SOCKPUPPET by Matthew Blakstad

SOCKPUPPET - Matthew Blakstad SOCKPUPPET

Matthew Blakstad (www.matthewblakstad.com)

Hodder & Stoughton (www.hodder.co.uk)

£16.99

Days before the nationwide rollout of Number 10’s Digital Citizen initiative, news appears online that the pilot scheme has been hacked, and the data stolen. The source of the information becomes an immediate suspect, but there’s only one problem: famous Parley personality sic_girl doesn’t exist; she’s a piece of software created by hacker Dani Farr to win a bet, and there’s no way she should be revealing the kind of information she has started sharing with the world. Dani finds that her own private life suddenly becomes very public, her career and reputation in tatters. Pressure is also mounting on Minister Bethany Lehrer who has staked her career on Digital Citizen: is the data as safe as she claims, and just who is Mondan Plc, the company who manages the service and the collected data, a company not on the government’s list of sanctioned suppliers?

Matthew Blakstad’s debut novel fuses the political and technological worlds to examine the concept of identity in our increasingly Internet-driven world. In a storyline that might have been torn from the headlines, Sockpuppet looks at what defines us in this world: our identity – our most important asset as members of civilisation – is little more than a set of data stored on vast servers across the globe, a collection of personalities that represent the different versions of “me” that we often present to different audiences. Through the narrative, he asks a number of fundamental questions that should strike fear into the heart of every person who ever provided personal details online: who, despite security provisions and Acts of Parliament, actually has access to our data? And what happens when our different personalities are linked and cross-referenced, when they start to bleed into one another – what does this mean for that prized ideal for which we all strive: privacy?

It’s a serious message – and one that will make you consider just how much of who you are is no longer in your own hands – presented in an often blackly-comic but always intelligent way. Think The Thick of It written by Neal Stephenson and you’re some way towards understanding what lies behind that grinning pig’s face. The story is told primarily from the points of view of the two main characters, Dani and Bethany. In many ways polar opposites, the women find themselves drawn, in very different ways, into the fray caused by sic_girl’s revelations. On the one hand is Bethany, career politician who talks a good sales pitch but understands little the technology behind the real-world applications of Digital Citizen. Dani, on the other hand, is the archetypal socially inept hacker whose understanding of the technology leads her ask questions, because it shouldn’t be doing what it is doing, and these questions lead Dani into a world of trouble. What’s interesting here is that the two central characters are female, working in what are traditionally male-dominated fields, and Blakstad takes time to look at the continued prevalence of sexism in these fields in particular, and in society in general.

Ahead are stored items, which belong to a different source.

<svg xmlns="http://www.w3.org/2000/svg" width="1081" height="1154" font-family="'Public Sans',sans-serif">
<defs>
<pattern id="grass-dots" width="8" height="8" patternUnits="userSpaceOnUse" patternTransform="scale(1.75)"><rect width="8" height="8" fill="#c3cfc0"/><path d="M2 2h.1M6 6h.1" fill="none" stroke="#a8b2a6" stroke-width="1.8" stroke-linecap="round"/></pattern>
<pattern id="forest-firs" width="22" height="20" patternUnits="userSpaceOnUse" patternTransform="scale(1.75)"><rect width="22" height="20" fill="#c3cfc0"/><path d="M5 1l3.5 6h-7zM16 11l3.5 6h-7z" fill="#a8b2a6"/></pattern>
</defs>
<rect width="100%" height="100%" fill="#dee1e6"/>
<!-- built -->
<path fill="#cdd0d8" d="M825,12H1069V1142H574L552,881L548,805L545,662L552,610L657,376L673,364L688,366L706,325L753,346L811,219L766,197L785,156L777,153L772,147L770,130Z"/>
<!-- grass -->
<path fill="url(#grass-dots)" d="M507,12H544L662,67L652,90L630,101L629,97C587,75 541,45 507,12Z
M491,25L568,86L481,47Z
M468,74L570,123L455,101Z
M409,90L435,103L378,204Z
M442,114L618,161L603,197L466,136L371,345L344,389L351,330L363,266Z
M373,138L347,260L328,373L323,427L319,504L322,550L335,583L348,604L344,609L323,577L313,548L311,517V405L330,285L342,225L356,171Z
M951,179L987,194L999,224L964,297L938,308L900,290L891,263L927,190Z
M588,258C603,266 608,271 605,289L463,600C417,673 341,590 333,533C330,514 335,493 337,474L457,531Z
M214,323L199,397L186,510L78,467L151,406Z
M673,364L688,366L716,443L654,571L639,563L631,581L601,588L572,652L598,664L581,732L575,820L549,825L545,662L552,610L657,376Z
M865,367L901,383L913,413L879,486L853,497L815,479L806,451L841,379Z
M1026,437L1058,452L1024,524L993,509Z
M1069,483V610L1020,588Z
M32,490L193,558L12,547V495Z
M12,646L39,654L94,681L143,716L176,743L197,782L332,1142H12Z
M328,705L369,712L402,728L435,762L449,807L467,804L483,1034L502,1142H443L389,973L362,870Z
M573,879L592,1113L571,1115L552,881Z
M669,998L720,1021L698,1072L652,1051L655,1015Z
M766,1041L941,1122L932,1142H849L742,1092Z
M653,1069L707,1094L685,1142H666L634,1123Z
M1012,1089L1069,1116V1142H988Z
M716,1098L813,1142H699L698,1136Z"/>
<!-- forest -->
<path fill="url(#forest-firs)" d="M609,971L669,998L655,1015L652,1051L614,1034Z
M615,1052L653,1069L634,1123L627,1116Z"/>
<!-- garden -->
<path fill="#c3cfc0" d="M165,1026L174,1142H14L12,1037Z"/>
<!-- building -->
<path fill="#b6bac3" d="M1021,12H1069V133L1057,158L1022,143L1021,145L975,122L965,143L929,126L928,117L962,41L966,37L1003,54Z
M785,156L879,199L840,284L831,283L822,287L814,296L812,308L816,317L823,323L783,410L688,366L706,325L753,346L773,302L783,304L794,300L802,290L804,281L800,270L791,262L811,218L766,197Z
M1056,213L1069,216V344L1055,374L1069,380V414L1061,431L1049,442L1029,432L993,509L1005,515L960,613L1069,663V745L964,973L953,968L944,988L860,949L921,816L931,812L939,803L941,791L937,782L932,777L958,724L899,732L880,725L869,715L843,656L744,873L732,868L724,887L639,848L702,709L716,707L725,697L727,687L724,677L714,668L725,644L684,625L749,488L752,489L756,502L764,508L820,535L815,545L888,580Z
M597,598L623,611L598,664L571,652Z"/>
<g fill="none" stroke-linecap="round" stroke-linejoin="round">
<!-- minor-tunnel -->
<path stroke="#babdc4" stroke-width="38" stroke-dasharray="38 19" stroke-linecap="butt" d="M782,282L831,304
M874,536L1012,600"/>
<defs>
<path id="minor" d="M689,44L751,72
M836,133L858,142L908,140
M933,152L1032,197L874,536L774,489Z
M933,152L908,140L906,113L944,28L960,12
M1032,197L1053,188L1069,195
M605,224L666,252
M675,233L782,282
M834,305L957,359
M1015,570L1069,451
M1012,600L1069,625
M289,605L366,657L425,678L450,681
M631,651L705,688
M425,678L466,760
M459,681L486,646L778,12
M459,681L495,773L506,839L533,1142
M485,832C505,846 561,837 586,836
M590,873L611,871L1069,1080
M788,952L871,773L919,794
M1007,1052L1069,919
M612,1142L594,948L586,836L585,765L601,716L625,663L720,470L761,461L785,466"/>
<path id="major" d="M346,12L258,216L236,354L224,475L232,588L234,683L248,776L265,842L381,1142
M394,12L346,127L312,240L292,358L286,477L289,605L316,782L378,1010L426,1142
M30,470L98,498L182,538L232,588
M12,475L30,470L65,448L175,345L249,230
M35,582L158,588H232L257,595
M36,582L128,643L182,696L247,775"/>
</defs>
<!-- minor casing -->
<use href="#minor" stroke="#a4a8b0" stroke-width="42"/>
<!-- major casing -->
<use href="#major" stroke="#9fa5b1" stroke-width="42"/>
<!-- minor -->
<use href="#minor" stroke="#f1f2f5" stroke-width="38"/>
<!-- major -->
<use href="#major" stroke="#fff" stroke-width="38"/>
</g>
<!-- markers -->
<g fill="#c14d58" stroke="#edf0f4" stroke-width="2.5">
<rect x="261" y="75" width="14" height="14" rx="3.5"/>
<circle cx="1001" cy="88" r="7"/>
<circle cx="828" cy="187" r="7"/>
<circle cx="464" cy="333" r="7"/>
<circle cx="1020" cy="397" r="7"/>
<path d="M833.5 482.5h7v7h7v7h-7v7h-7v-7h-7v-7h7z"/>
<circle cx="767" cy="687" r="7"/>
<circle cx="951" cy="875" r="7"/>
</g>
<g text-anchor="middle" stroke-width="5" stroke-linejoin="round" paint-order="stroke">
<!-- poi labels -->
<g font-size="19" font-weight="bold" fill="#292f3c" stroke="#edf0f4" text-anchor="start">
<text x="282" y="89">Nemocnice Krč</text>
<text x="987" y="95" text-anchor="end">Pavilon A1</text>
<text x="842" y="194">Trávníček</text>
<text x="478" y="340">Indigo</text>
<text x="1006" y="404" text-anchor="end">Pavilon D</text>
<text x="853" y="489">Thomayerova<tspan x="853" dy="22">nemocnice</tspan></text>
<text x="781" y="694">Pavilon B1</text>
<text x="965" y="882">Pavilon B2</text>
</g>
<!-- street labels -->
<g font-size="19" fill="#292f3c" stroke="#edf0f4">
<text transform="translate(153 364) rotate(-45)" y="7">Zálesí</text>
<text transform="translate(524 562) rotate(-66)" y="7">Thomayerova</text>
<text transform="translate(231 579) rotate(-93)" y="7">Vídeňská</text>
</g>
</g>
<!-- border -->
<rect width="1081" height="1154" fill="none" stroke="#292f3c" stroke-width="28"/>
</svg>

Two characters loom large in the background as the stories of Bethany and Dani play out centre stage. The first is Sean Perce, CEO of Mondan Plc and to all appearances the villain of the piece. A self-made man, Perce is building an empire and looks to be using Lehrer’s project as a means of doing so. As he buys up smaller companies and moves them all into the vicinity of his iconic – and ironically-named – headquarters at 404 City Road, the reader can’t help but question his motives or guess at just how culpable he is in the misfortunes that are haunting both Bethany and Dani. The second character is the ghost (not in the literal sense) of Elyse Martingale, a technological pioneer and political radical who worked with the likes of Turing at Bletchley Park. Sockpuppet is the first book in the Elyse Martingale Cycle, so it’s intriguing to find that she is long dead when the events of the novel occur. But her presence is felt throughout: as well as being the grandmother of Bethany Lehrer, her 1957 book, The Electronic Radical, plays an important role in the development of many of the story’s central players.

I have, for a long time, been a fan of the cyberpunk and post-cyberpunk writings of the likes of Stephenson, or William Gibson, and even the research-laden adventures of the much-missed Michael Crichton. Matthew Blakstad, if his debut novel is anything to go by, fits neatly into this category of writers who like to combine story with detail in an attempt to offer different experiences to different levels of reader. He speaks directly to those of us of a more technological bent through his in-depth discussions on the political and technical issues that surround identity management, his description of social media platform, Parley, or of the technology behind the “personalities” that inhabit the platform, and does so in such a way that the casual reader will also take enjoyment from the reading experience. It’s a fine balance, and one that very few writers manage to find even over the course of several novels, but one that Blakstad strikes without any problems: the story continues to move forward, the reader so engrossed in the writing that the possibility of skipping the detail never crosses the mind.

Brilliant writing and a story that is relevant to every person who has ever used a networked device combine to make Sockpuppet one of the standout debuts of the year. Behind the apt (if coincidental) grinning pig on the front cover is a story that grips you from the outset and leaves you wishing for more as the final page is turned. Darkly comic but intrinsically frightening, this is a cautionary tale of an all-too-possible near future and marks Matthew Blakstad as an extremely talented new voice in the world of speculative fiction.